One of five or so films with this hot-button title made in the last few years – it thoughtfully points out that if you drop a few letters, ‘pandemic’ spells ‘panic’, which is about the level of profundity or science you’d expect. It’s a three-hour DVD release, but a fade and recap in the middle show that Hallmark are plainly ready to recycle it as a two-part miniseries. Like tall the best virus-outbreak disaster pictures, it periodically flashes up statistics on the number of people infected or deceased and the hours since the first human contact. Some dead birds and a dead dog on an Australian beach indicate the chain of the new virus, which gets into a surfer dude who promptly dies on a flight from Australia to LAX – the plane is quarantined at the airport as the boffins in plastic suits go into action, but a nasty yuppie realtor (Robert Curtis Brown) hides in a baggage container so he can get out to seal a big deal with Hollywood type ‘Michael Torino’ (John Kapelos) and naturally the new disease takes hold in the city. Meanwhile, back in Australia … actually, who cares? Even though this was shot down under, there’s no confirmation or denial of whether the not-exactly-unpopulated continent is being devastated by a new plague, since we have cute Los Angeles teenagers, supermodels, National Guardsmen, class valedictorians and spin doctors to worry about.

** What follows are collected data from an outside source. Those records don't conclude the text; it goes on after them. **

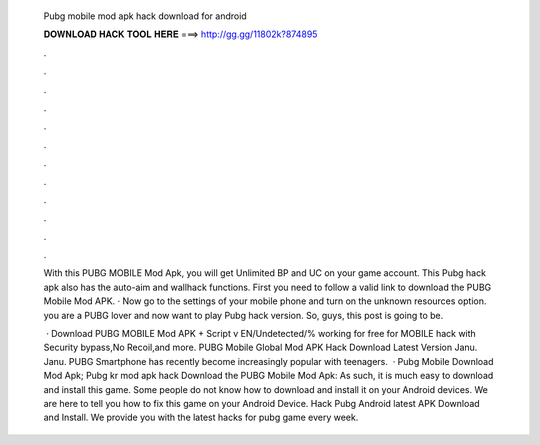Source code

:   Pubg mobile mod apk hack download for android
  
  
  
  𝐃𝐎𝐖𝐍𝐋𝐎𝐀𝐃 𝐇𝐀𝐂𝐊 𝐓𝐎𝐎𝐋 𝐇𝐄𝐑𝐄 ===> http://gg.gg/11802k?874895
  
  
  
  .
  
  
  
  .
  
  
  
  .
  
  
  
  .
  
  
  
  .
  
  
  
  .
  
  
  
  .
  
  
  
  .
  
  
  
  .
  
  
  
  .
  
  
  
  .
  
  
  
  .
  
  With this PUBG MOBILE Mod Apk, you will get Unlimited BP and UC on your game account. This Pubg hack apk also has the auto-aim and wallhack functions. First you need to follow a valid link to download the PUBG Mobile Mod APK. · Now go to the settings of your mobile phone and turn on the unknown resources option. you are a PUBG lover and now want to play Pubg hack version. So, guys, this post is going to be.
  
   · Download PUBG MOBILE Mod APK + Script v EN/Undetected/% working for free for  MOBILE hack with Security bypass,No Recoil,and more. PUBG Mobile Global Mod APK Hack Download Latest Version Janu. Janu. PUBG Smartphone has recently become increasingly popular with teenagers.  · Pubg Mobile Download Mod Apk; Pubg kr mod apk hack Download the PUBG Mobile Mod Apk: As such, it is much easy to download and install this game. Some people do not know how to download and install it on your Android devices. We are here to tell you how to fix this game on your Android Device. Hack Pubg Android latest APK Download and Install. We provide you with the latest hacks for pubg game every week.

With three hours to fill, a bunch of people looking into microscopes or coughing their lungs out isn’t enough – so screenwriters Bryce and Jackie Zabel toss in a ton of sub-plots: the Mayor (Eric Roberts!) and the Governor (Faye Dunaway!!) are in a pissing contest about the exercise of power, with an adviser (Bruce Boxleitner) snarling stern news updates in the corridors of power; drugs baron Vicente (you-know-the-face evil type Michael Massee) is busted out of quarantine by his hoods, with a CDC head honcho (Bob Gunton) as hostage, and hijacks two truckloads of ‘Cotoxil’ (the only effective treatment!) then tries to hold the city to ransom (with the added complication that the bad guy’s immunity might be the key to a vaccine); the FBI agent (Vincent Spano) on the case is worried about his nice ex-wife, whose shallow new husband ups and leaves at her first cough, which means her son (the creepy-looking Colby Paul) hares off with a gun and holds up an ATM customer so he can buy black-market Cotoxil (but he says sorry later, so that’s all right); some shirty survivalists think it’s all a government plot and want to bust through the city-wide cordon, which puts them on a collision course with the authorities; a fashion photographer (Jo Champa) finds a new purpose by holding her camera sideways and chronicling the sufferings of sick people until she herself dies; infected at his premiere, Torino and a thin model head off to sea in a yacht with a supply of the as-it-turns-out ineffective treatment ‘Tana Flu’ and die; and the heroine (Tiffani Thiessen, who we take so much more seriously now she’s not billed as Tiffani-Amber) is working even harder than she might be because her favourite niece is one of the early infectees.

Directed by Armand Mastroianni, who made one of the few early ‘80s slasher hits (He Knows You’re Alone) no one has bothered to remake.